■ **REQUIREMENT**: Please render the items from the line containing "To the nearest" through the last item as a numbered list, leaving out blank lines and pictures.

■ **Dataset items**:
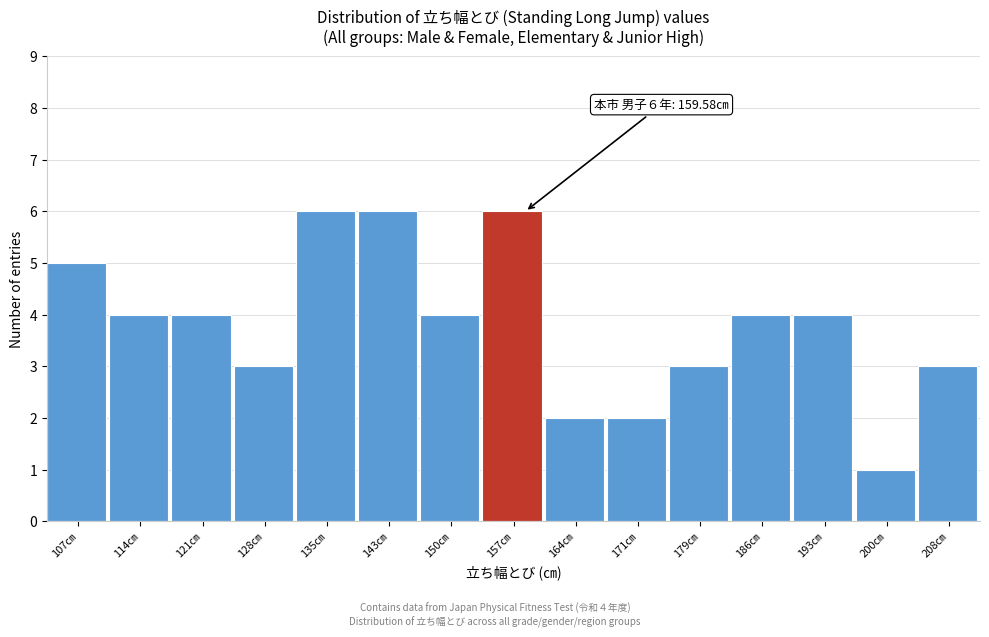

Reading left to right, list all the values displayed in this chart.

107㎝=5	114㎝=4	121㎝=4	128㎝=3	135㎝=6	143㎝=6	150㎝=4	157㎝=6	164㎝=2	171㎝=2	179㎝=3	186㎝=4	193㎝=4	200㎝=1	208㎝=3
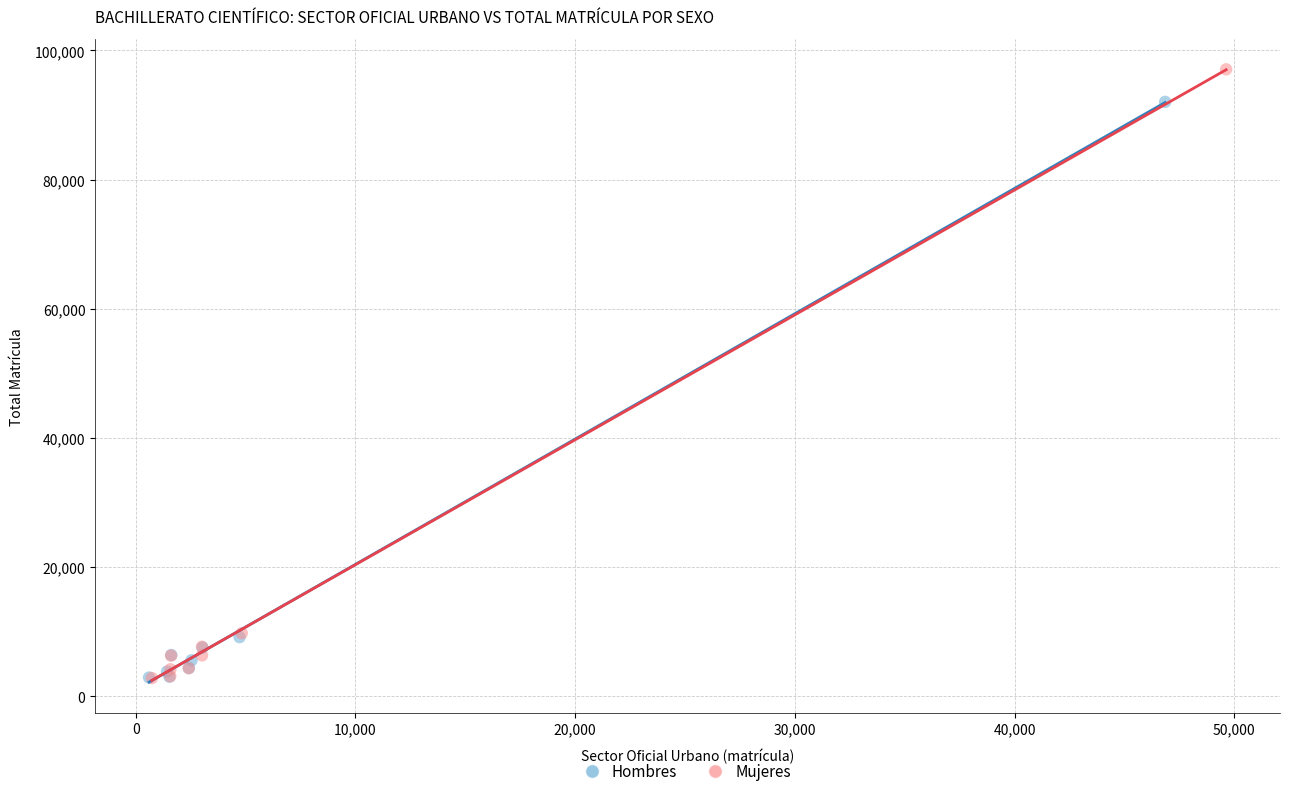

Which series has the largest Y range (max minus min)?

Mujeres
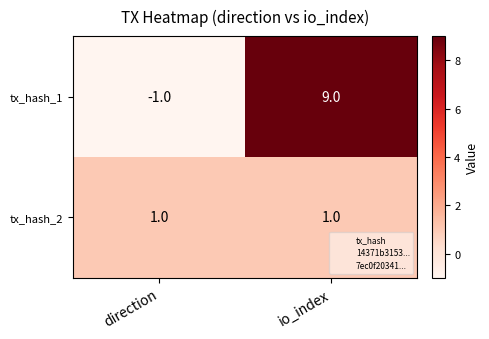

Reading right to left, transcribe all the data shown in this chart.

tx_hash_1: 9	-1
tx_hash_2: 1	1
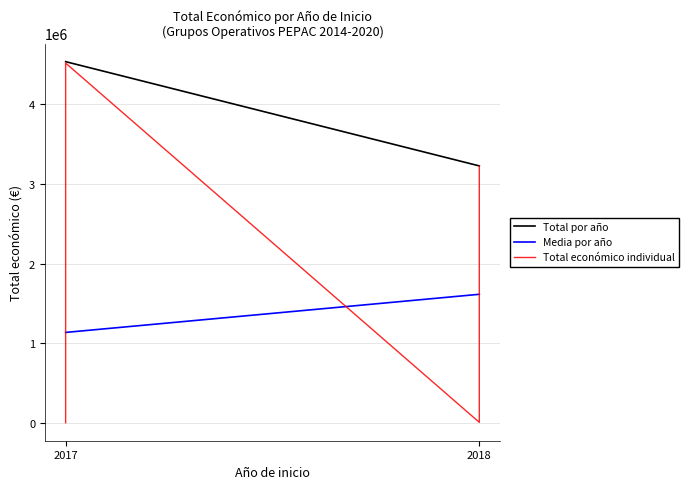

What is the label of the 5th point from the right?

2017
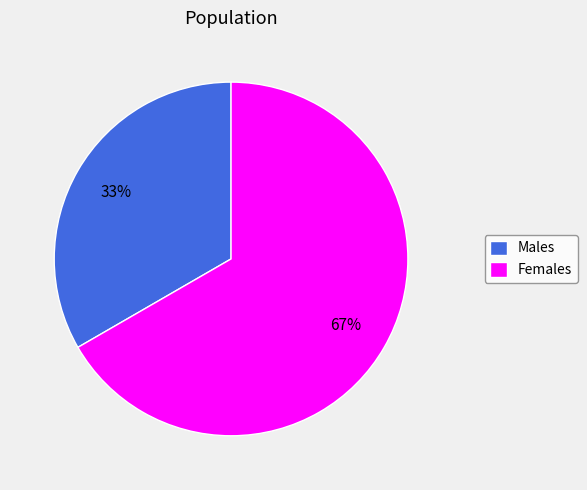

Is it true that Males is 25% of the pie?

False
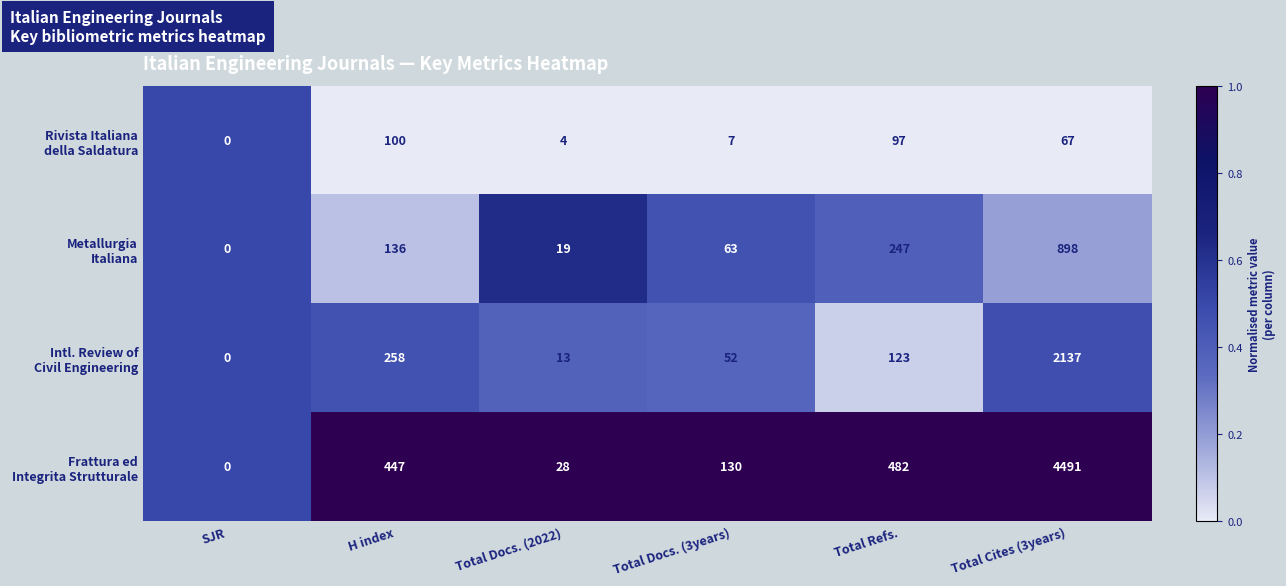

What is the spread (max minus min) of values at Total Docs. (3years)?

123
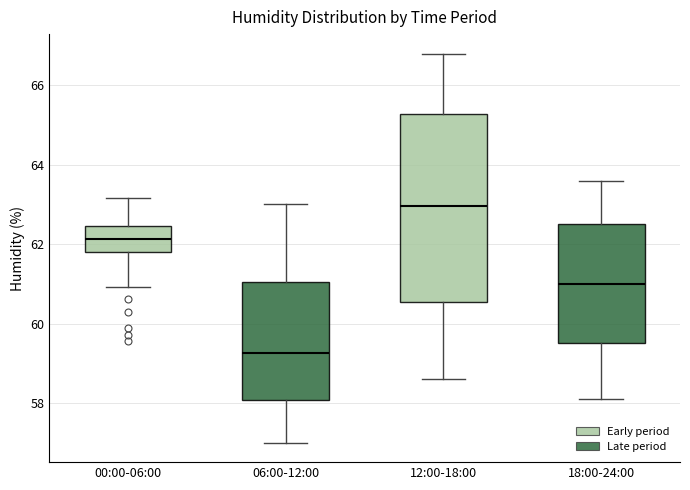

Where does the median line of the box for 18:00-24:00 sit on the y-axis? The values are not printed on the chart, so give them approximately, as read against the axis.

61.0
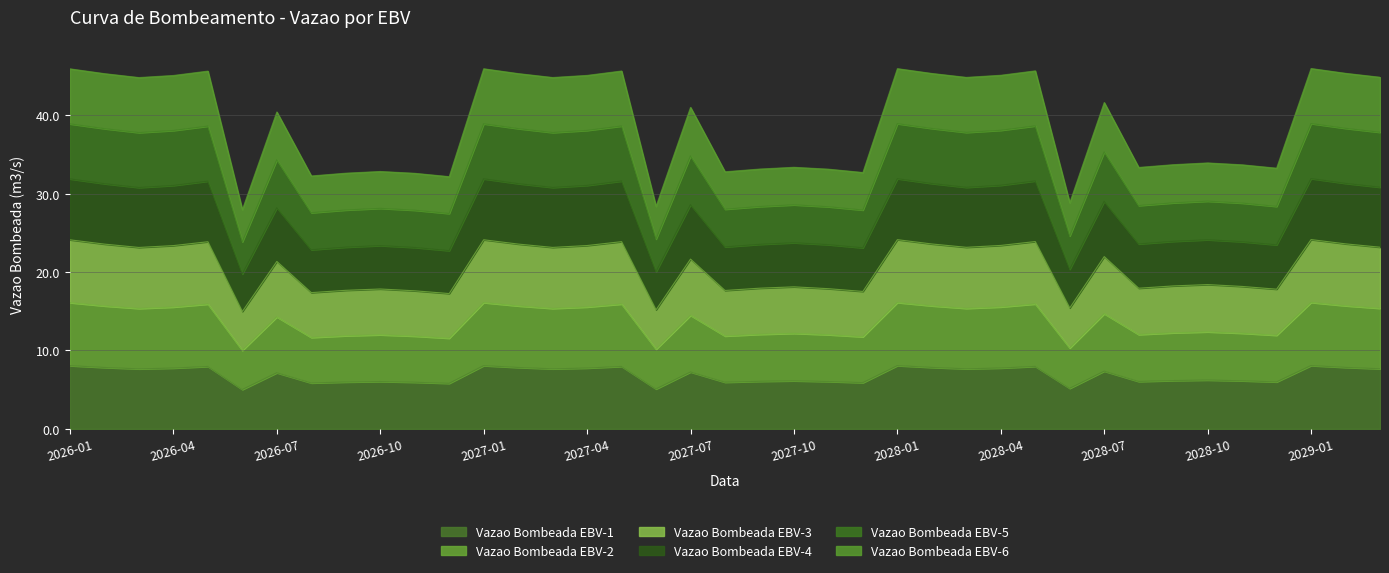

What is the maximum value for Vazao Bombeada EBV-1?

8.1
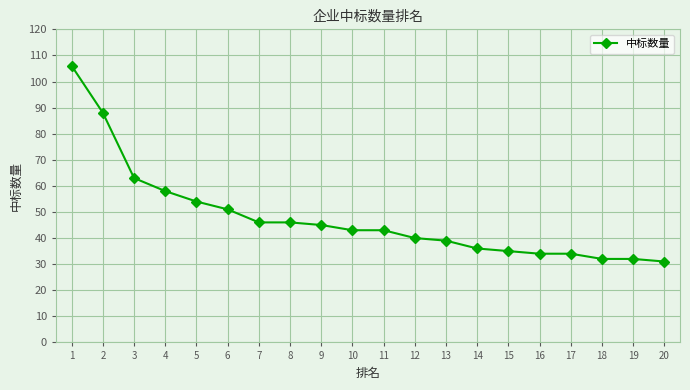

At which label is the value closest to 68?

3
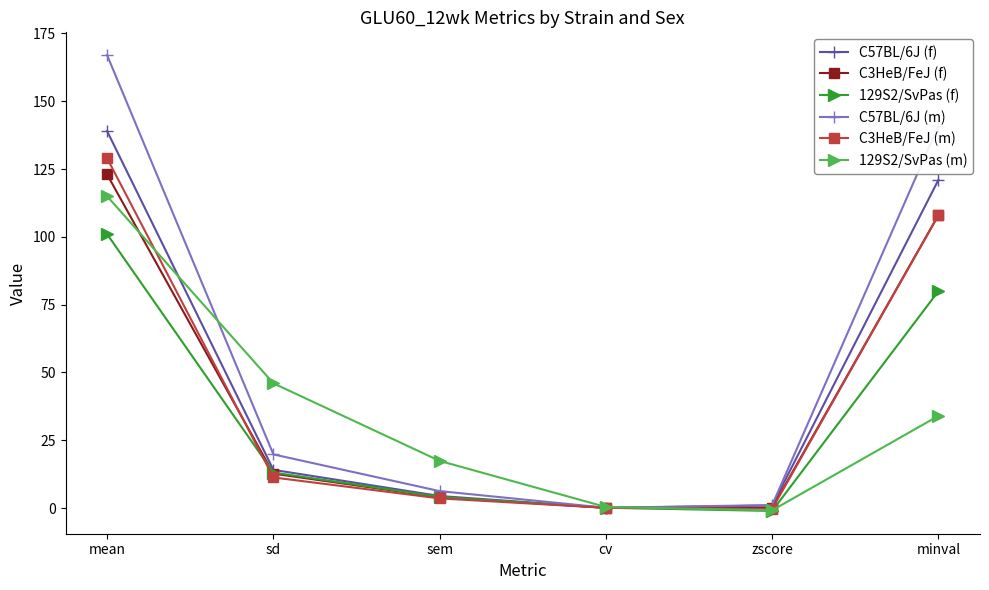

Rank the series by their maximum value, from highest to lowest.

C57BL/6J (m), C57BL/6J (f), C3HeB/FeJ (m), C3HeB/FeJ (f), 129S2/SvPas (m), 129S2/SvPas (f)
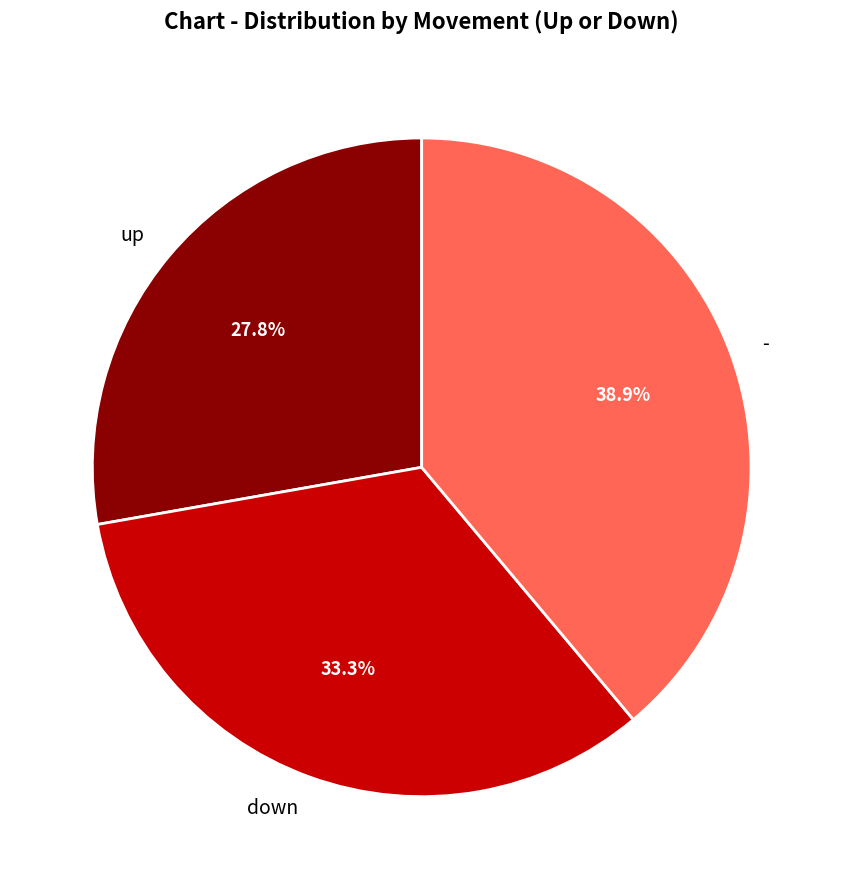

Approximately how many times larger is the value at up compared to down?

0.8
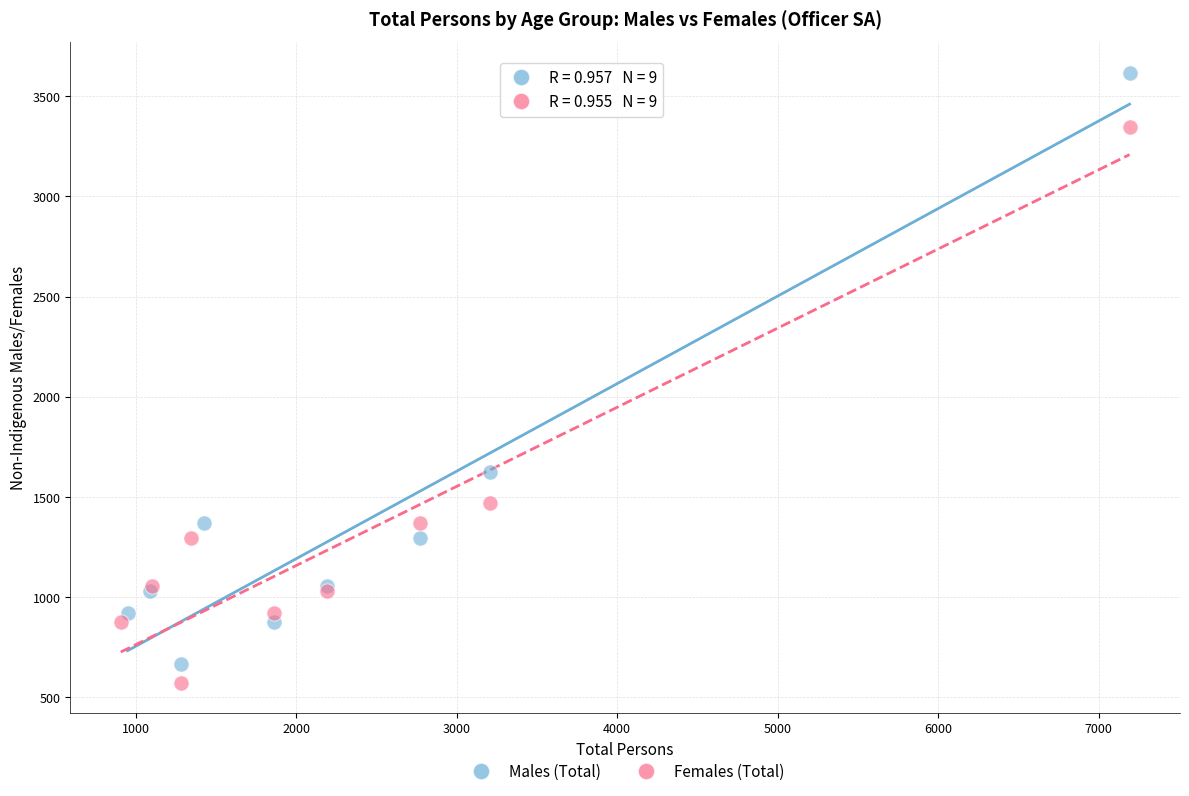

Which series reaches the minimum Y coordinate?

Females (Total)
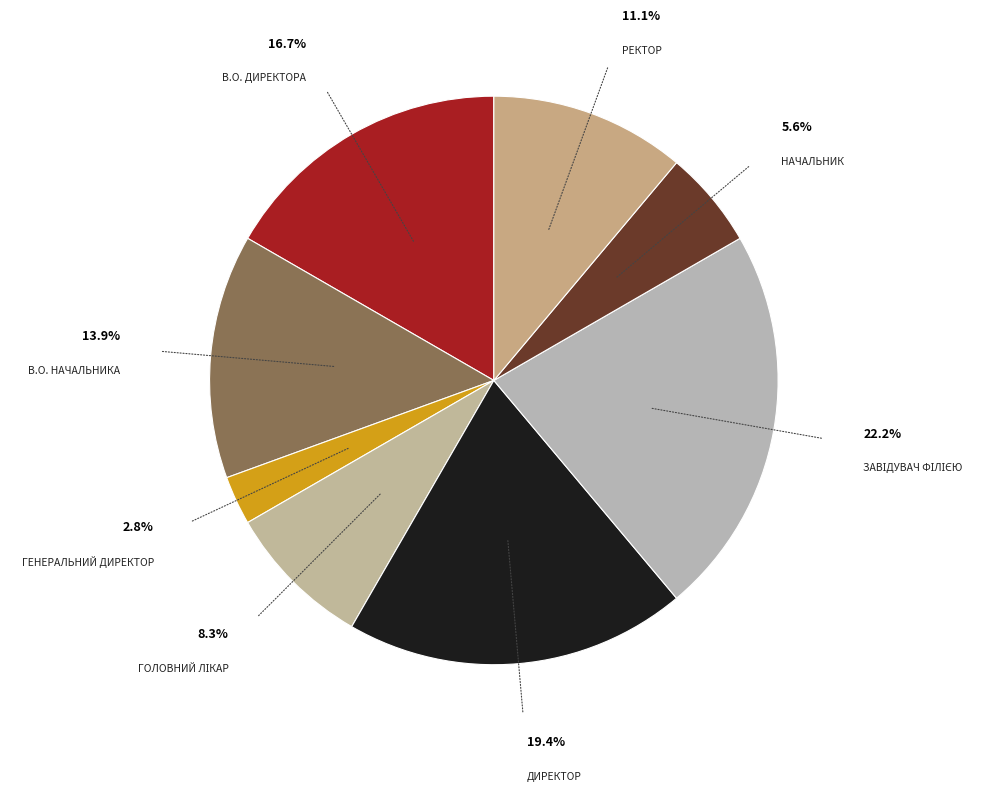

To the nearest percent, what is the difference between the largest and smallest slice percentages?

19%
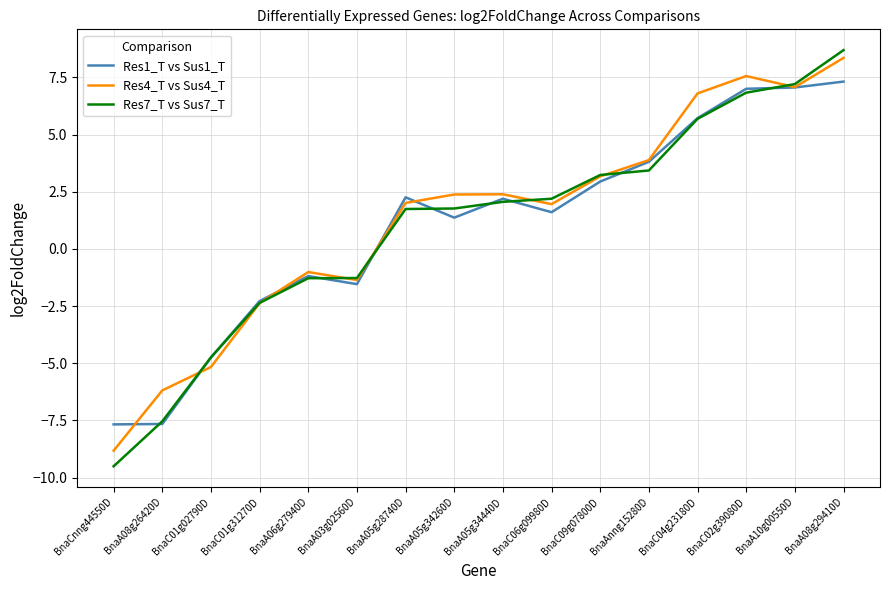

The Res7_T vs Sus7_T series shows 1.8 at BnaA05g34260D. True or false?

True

■ **RESPONSE TO THE EXERCISE**:
1. To the nearest percent, what is the difference between the largest and smallest slice percentages?
2. 19%
3. The Res7_T vs Sus7_T series shows 1.8 at BnaA05g34260D. True or false?
4. True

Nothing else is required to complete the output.